Short-answer chart tasks
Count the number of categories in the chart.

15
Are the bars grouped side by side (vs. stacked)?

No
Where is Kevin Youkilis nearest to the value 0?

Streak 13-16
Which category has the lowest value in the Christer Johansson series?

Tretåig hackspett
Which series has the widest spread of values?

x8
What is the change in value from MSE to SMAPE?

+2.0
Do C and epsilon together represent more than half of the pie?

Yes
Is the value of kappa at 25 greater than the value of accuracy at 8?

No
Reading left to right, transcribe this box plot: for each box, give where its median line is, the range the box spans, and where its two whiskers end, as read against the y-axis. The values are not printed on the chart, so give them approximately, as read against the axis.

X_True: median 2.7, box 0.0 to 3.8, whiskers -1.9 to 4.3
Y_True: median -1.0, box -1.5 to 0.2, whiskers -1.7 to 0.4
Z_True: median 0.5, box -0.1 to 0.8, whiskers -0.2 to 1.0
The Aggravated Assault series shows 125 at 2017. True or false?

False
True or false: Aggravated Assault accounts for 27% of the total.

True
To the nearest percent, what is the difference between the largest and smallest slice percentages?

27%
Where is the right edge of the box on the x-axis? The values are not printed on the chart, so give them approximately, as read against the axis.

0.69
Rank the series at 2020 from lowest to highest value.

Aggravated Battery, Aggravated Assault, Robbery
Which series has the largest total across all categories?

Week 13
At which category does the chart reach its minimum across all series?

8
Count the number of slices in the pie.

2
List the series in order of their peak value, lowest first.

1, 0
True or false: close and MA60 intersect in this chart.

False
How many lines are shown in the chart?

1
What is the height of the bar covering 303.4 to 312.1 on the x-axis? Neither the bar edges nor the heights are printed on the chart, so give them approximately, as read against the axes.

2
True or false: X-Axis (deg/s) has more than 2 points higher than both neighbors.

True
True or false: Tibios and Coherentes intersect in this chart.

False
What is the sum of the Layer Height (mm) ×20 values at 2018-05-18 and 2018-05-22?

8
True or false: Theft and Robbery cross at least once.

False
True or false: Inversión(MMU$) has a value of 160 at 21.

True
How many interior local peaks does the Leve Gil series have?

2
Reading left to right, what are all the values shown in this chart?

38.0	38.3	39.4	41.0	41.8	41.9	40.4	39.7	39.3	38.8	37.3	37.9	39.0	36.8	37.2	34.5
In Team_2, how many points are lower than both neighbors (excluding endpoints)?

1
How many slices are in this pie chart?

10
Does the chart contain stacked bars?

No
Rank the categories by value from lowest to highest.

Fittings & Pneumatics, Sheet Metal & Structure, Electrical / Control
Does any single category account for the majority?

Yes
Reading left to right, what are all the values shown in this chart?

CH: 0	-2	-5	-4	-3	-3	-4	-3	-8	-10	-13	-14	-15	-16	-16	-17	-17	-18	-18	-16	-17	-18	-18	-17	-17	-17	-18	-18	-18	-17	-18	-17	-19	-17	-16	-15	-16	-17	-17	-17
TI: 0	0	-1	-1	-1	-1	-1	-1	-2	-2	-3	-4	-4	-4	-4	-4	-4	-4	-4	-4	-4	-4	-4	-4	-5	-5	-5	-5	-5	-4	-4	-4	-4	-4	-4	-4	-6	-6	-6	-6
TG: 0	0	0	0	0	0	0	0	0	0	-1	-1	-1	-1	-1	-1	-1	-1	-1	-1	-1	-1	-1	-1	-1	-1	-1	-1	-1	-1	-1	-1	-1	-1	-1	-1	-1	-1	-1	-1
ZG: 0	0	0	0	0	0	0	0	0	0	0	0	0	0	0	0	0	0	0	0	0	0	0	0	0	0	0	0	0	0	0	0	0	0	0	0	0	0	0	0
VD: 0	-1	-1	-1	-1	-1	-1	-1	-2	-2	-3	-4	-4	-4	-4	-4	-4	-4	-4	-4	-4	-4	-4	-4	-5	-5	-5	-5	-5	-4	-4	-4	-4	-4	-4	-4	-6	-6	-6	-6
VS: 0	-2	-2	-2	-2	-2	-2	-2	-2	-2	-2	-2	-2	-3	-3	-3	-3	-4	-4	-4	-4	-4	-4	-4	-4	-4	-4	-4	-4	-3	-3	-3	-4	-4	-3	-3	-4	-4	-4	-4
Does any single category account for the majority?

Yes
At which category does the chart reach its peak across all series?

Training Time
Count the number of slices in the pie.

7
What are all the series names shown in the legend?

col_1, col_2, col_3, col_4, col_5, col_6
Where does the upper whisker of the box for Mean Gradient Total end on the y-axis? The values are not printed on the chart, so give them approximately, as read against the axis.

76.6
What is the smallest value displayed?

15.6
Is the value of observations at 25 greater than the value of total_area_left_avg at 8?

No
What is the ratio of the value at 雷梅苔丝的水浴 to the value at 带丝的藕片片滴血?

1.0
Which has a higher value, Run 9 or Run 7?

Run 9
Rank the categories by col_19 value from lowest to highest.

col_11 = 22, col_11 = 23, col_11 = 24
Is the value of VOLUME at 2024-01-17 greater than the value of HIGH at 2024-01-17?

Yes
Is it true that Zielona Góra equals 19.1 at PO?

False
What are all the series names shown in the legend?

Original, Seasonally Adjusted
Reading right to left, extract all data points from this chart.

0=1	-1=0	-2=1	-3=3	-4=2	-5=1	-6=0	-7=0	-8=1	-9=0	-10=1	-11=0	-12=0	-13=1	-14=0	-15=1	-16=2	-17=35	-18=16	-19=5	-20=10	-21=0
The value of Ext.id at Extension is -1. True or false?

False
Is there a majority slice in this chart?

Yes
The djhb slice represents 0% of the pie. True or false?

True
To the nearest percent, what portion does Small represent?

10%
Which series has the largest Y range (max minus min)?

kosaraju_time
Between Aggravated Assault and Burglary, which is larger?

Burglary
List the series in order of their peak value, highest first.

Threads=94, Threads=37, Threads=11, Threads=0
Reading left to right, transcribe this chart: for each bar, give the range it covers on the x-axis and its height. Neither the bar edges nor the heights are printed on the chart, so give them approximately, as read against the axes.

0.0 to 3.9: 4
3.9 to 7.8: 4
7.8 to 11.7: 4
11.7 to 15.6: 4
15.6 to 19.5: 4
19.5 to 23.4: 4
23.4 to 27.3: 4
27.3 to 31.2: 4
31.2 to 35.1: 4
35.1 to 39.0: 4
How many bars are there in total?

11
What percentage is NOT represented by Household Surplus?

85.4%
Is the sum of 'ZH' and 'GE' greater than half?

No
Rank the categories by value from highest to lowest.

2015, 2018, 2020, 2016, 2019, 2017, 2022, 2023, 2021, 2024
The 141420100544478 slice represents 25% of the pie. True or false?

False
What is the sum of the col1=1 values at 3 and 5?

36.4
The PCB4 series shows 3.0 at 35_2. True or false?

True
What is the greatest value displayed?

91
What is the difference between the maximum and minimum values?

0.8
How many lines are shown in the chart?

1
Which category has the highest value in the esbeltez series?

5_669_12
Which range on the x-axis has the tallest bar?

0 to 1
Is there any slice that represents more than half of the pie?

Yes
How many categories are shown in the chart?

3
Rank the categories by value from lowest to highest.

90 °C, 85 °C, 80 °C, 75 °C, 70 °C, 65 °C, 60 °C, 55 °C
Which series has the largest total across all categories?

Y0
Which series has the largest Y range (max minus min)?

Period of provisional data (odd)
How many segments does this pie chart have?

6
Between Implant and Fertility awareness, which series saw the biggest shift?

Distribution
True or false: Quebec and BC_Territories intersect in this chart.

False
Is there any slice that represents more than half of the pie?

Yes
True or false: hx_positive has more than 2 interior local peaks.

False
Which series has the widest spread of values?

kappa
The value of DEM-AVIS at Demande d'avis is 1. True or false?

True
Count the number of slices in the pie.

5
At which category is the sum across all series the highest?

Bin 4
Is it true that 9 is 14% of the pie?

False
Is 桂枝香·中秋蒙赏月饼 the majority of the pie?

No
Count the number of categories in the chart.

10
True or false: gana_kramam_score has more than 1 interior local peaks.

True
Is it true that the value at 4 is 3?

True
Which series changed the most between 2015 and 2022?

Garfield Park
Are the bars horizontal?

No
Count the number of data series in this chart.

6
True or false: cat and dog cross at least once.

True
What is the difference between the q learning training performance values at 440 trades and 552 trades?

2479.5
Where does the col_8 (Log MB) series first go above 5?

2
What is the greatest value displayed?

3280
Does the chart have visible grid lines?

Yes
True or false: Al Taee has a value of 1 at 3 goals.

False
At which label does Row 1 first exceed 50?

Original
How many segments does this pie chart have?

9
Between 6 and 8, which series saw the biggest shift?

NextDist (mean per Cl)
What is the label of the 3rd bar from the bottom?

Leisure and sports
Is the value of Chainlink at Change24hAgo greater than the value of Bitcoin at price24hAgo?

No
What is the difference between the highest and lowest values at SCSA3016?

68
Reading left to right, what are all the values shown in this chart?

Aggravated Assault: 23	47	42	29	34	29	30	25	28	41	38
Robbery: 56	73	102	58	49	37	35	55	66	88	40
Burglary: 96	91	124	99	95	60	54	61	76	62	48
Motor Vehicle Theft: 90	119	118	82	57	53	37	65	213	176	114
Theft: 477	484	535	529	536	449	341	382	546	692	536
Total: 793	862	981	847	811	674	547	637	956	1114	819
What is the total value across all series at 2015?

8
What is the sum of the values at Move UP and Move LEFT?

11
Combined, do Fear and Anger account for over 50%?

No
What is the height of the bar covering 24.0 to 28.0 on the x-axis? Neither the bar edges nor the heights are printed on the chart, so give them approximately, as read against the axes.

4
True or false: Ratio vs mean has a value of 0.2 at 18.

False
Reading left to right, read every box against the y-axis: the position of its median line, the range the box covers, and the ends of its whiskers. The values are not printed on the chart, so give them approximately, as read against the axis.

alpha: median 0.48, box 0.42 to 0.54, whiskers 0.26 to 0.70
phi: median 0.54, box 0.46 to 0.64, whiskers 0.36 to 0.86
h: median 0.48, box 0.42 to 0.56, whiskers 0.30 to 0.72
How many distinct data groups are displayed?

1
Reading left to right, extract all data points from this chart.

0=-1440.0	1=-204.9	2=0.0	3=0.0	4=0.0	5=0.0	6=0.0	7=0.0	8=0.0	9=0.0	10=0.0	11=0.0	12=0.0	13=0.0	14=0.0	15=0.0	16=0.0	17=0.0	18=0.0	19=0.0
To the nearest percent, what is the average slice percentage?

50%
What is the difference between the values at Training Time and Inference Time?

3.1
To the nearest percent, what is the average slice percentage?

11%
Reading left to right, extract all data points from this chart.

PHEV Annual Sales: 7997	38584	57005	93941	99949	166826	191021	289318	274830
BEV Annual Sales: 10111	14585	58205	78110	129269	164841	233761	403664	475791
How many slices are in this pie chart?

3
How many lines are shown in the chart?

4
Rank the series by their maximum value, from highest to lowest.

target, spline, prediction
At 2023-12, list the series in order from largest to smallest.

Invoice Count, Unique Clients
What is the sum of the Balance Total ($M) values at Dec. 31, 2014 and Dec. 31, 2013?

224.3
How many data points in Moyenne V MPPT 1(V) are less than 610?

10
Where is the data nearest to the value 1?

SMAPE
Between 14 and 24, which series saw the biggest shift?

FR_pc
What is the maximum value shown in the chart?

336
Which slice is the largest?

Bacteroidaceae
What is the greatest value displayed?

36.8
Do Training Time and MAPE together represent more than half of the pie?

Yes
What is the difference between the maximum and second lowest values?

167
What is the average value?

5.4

| Instructions to follow |
Give everything from the first line down to the line containing "What is the change" as a numbered list, leaving out the blank lines.

| Your solution |
1. Count the number of categories in the chart.
2. 15
3. Are the bars grouped side by side (vs. stacked)?
4. No
5. Where is Kevin Youkilis nearest to the value 0?
6. Streak 13-16
7. Which category has the lowest value in the Christer Johansson series?
8. Tretåig hackspett
9. Which series has the widest spread of values?
10. x8
11. What is the change in value from MSE to SMAPE?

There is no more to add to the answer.